Besonders aufwendig gestaltet sich die Errichtung einer bisher nicht vorhandenen Entwässerungsanlage für das Niederschlagswasser. Diese beinhaltet einen Kanal in der Pillnitzer Landstraße mit einer ausreichenden Anzahl von Straßenabläufen zur Aufnahme des Niederschlagswassers als auch die Sanierung des Ableitungskanals in der Wasserwerkstraße. Dieser vorhandene Kanal mit direkter Einleitung in die Elbe wird durch einen so genannten „Inliner“ saniert. Diese Arbeiten hängen vom Wasserstand der Elbe ab und werden, sobald dieser dies zulässt (höchstens Normalpegel) durchgeführt. Die Versickerung von Niederschlagswasser in der Wasserschutzzone gehört dann der Vergangenheit an. Bisher hatten die Straßeneinläufe keinen Anschluss an einen Kanal und das Niederschlagswasser wurde über Sickerschächte in den Boden eingeleitet.

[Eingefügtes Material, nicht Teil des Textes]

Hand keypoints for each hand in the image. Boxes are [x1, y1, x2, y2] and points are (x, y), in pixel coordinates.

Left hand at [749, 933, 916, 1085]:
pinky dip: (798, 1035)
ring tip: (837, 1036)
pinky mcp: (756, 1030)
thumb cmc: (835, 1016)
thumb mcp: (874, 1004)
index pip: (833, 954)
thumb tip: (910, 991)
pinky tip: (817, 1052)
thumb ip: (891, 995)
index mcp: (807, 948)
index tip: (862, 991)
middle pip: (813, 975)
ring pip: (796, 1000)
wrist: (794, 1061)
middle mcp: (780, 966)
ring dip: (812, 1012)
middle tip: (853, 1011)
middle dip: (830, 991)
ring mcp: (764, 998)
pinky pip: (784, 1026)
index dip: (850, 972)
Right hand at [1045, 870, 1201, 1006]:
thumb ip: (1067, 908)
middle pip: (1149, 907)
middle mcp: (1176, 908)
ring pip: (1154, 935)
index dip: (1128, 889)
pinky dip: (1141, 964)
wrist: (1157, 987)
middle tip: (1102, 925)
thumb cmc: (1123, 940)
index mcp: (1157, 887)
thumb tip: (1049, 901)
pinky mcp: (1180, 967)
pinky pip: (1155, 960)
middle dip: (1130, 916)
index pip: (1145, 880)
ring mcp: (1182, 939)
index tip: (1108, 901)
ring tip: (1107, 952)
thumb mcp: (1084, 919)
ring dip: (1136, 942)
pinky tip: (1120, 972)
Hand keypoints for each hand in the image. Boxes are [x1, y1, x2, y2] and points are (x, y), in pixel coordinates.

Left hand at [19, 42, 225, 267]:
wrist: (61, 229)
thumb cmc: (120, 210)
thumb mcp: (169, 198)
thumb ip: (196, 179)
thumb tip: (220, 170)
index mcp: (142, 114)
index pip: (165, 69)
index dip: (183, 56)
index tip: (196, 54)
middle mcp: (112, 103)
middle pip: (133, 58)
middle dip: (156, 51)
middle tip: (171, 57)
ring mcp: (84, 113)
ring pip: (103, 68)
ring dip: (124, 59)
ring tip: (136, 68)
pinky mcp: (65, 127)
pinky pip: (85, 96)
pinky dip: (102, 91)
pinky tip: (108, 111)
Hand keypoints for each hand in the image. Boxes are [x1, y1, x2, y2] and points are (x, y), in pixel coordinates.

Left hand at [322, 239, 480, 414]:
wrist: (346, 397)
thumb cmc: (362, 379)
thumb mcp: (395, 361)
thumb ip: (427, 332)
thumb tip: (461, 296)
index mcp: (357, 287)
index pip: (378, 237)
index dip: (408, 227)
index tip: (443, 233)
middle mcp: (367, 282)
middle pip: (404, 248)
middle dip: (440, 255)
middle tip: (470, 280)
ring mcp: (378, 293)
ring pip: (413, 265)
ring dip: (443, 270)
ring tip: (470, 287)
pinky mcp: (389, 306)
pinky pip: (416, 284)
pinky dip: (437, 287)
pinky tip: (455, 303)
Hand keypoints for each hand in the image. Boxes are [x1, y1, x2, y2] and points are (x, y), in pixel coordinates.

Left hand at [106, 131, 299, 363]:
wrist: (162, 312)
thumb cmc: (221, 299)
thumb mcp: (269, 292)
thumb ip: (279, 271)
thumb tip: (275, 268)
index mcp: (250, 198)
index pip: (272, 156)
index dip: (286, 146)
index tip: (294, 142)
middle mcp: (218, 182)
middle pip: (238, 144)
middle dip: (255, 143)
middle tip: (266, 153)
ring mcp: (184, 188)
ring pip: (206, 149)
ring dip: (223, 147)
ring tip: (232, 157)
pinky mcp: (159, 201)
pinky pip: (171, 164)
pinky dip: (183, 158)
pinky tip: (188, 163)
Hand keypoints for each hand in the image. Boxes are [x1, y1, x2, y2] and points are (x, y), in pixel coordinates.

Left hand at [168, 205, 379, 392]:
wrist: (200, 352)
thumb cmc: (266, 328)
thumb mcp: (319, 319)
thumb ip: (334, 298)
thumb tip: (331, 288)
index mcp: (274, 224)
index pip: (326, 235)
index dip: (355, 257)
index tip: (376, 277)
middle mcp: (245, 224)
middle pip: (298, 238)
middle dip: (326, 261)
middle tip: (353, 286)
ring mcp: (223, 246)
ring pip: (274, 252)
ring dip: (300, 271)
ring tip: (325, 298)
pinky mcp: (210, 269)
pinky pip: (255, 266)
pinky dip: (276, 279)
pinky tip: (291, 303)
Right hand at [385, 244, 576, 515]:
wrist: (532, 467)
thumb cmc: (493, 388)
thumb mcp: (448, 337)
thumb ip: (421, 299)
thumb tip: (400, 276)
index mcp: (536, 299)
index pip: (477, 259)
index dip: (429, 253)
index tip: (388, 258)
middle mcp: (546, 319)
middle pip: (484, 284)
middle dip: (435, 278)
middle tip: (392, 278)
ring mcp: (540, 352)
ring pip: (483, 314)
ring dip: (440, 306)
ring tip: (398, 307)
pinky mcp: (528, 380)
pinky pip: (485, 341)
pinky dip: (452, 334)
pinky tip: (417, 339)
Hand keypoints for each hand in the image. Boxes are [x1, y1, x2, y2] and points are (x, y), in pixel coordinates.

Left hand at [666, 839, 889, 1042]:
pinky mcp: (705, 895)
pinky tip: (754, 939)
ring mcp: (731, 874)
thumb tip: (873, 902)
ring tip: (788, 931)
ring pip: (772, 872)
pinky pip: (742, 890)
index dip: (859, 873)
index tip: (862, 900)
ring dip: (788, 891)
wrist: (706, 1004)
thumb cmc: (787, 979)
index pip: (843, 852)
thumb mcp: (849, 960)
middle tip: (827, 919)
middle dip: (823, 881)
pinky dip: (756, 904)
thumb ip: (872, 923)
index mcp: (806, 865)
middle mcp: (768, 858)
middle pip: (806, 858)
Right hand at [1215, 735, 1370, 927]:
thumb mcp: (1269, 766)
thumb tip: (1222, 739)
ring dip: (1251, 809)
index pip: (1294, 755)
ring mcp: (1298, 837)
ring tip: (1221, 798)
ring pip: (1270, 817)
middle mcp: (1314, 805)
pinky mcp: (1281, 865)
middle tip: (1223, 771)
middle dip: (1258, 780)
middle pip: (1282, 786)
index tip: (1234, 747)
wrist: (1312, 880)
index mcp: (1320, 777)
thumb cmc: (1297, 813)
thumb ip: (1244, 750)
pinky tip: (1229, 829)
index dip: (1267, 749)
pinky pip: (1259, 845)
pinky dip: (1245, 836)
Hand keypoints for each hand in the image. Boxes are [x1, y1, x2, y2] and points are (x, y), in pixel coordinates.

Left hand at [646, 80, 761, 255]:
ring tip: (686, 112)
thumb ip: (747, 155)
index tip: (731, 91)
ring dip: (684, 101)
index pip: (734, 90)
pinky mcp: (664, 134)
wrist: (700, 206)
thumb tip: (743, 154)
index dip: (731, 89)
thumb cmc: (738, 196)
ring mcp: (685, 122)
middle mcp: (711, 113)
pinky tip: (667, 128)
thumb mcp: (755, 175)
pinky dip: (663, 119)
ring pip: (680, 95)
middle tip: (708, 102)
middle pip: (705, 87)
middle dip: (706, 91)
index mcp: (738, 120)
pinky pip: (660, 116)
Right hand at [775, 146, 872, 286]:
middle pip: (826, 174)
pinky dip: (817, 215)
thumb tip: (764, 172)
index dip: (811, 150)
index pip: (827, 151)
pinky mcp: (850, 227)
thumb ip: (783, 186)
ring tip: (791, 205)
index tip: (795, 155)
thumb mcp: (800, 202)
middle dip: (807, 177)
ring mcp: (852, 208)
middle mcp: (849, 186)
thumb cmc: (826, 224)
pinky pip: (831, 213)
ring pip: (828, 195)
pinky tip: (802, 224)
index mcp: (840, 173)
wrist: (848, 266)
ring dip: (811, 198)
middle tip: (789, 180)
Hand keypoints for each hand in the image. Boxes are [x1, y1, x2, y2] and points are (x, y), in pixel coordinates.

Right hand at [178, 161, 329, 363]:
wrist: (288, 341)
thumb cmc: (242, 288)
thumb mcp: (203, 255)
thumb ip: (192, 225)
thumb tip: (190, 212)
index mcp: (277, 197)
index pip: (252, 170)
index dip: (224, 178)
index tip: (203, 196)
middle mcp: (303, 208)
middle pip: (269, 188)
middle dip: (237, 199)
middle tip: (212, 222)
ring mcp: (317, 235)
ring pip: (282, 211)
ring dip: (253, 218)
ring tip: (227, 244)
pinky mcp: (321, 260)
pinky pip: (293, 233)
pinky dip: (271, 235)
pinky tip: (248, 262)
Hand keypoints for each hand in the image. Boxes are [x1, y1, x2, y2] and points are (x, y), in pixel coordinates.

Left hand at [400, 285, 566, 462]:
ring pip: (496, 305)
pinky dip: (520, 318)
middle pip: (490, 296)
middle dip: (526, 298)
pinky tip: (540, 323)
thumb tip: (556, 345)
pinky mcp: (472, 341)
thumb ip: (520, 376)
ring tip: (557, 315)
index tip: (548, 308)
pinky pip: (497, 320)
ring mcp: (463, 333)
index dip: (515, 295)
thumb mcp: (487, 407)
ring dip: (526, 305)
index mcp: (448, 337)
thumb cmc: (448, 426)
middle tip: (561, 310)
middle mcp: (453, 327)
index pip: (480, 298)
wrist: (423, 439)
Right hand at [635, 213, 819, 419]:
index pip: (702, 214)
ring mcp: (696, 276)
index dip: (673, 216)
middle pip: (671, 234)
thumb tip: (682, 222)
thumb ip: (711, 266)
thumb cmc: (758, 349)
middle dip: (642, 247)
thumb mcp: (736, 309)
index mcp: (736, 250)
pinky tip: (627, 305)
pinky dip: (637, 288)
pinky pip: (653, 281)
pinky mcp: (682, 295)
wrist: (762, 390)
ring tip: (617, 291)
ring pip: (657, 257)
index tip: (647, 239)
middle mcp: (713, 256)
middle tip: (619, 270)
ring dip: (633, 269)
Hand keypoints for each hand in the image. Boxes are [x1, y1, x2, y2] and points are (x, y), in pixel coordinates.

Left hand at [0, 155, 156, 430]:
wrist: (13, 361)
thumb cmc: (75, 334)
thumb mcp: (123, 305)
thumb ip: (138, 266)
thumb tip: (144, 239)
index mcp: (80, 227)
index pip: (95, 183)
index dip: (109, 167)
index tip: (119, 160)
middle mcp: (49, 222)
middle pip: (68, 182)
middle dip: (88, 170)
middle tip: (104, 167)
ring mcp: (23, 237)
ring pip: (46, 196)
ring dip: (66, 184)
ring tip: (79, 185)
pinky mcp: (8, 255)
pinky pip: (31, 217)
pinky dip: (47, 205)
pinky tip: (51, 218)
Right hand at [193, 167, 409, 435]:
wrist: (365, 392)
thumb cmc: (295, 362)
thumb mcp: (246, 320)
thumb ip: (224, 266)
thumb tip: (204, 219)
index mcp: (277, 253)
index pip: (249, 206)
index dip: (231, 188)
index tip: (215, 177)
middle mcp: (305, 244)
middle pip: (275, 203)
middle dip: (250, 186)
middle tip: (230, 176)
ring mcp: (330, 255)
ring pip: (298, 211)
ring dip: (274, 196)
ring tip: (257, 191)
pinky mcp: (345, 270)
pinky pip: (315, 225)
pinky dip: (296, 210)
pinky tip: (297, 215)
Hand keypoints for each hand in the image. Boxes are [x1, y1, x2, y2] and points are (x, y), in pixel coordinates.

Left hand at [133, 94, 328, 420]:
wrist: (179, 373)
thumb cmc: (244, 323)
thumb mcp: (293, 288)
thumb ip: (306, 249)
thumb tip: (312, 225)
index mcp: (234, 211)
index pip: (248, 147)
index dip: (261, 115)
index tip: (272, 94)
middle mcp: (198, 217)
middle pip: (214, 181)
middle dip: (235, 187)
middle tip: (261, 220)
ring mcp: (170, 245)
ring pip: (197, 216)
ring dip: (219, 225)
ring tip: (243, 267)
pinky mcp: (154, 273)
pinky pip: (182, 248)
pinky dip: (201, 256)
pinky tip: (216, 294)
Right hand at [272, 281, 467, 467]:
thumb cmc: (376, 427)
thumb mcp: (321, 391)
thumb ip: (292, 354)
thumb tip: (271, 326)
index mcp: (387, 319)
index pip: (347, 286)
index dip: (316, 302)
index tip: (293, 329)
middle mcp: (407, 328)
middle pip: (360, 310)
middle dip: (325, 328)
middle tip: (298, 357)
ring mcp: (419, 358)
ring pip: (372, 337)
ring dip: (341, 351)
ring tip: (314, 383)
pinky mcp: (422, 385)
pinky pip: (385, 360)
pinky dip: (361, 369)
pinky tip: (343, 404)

Für den neuen Entwässerungskanal kommt ein hochmoderner Baustoff (glasfaserverstärkte Kunststoffrohre DN 300 bis 600) zum Einsatz. Dieser entspricht den besonders hohen Anforderungen an die Dichtheit der Anlage, was in der Wasserschutzzone erforderlich ist.
Im Bereich der Wasserschutzzone II erhält die Fahrbahn außerdem beiderseits Schutzplanken.
Weiterhin wird dieser Straßenabschnitt erstmals mit einer Straßenbeleuchtung ausgestattet. Der Bereich der ehemaligen Gleisanlage wird zum Rad und Gehweg umgebaut sowie durch einen Baumstreifen von der Fahrbahn getrennt.
Die Kosten für die Straßenbaumaßnahmen belaufen sich auf knapp 2,5 Millionen Euro. Diese werden bis auf rund 100.000 Euro für die Straßenbeleuchtungsanlage aus dem Programm zur Flutschadenbeseitigung zur Verfügung gestellt.
Um eine möglichst zügige Baudurchführung und um damit die Beendigung der Arbeiten bis zur Winterperiode (Fertigstellung der Fahrbahn bis zum 7.Oktober 2006) zu ermöglichen, wurde für die Verkehrsführung eine Lösung gesucht und gefunden, die das parallele Fahren und Bauen gestattet. Der landwärtige Verkehr wird über eine provisorische Fahrbahn im Bereich des ehemaligen Straßenbahngleises an der Baustelle entlang geführt. Der stadtwärts fließende Verkehr wird über die Van-Gogh-Straße und die Dresdener Straße umgeleitet. Sowohl die Ersatzfahrbahn als auch Van-Gogh-Straße/Dresdener Straße werden als Einbahnstraßen betrieben. Diese Verkehrsführung wird nach Fertigstellung der Fahrbahnfläche bis zum Abschluss der Gesamtmaßnahme beibehalten, da dann die Behelfsfahrbahn zurückgebaut werden muss, die Nebenanlagen hergestellt werden müssen und die Brücke über den Keppbach vervollständigt werden muss, wo im Zuge der provisorischen Fahrbahn zurzeit eine Behelfsbrücke eingebaut ist.